───── Records

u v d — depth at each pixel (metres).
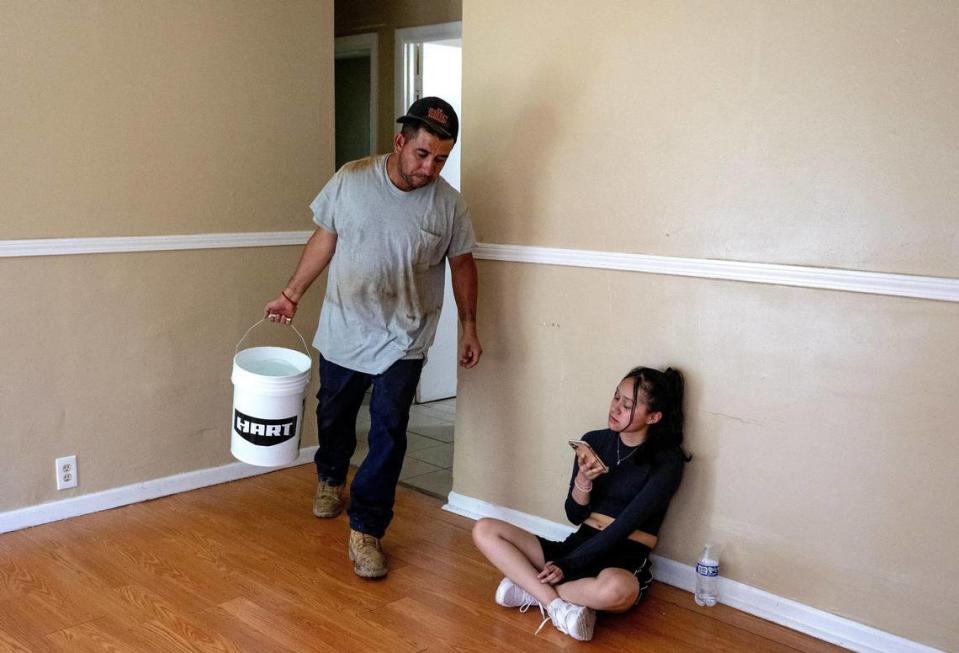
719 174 2.53
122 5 3.03
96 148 3.03
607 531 2.51
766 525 2.53
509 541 2.59
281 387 2.80
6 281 2.89
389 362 2.81
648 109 2.65
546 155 2.92
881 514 2.32
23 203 2.89
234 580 2.69
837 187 2.31
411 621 2.48
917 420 2.24
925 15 2.13
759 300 2.48
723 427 2.59
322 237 2.88
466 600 2.62
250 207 3.49
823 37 2.29
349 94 5.67
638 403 2.54
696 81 2.54
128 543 2.94
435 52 4.81
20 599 2.53
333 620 2.46
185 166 3.27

──────────

- [Task instructions] Without the pictures, reproduce every record exactly as it appears above.

- [Response below]
u v d — depth at each pixel (metres).
719 174 2.53
122 5 3.03
96 148 3.03
607 531 2.51
766 525 2.53
509 541 2.59
281 387 2.80
6 281 2.89
389 362 2.81
648 109 2.65
546 155 2.92
881 514 2.32
23 203 2.89
234 580 2.69
837 187 2.31
411 621 2.48
917 420 2.24
925 15 2.13
759 300 2.48
723 427 2.59
322 237 2.88
466 600 2.62
250 207 3.49
823 37 2.29
349 94 5.67
638 403 2.54
696 81 2.54
128 543 2.94
435 52 4.81
20 599 2.53
333 620 2.46
185 166 3.27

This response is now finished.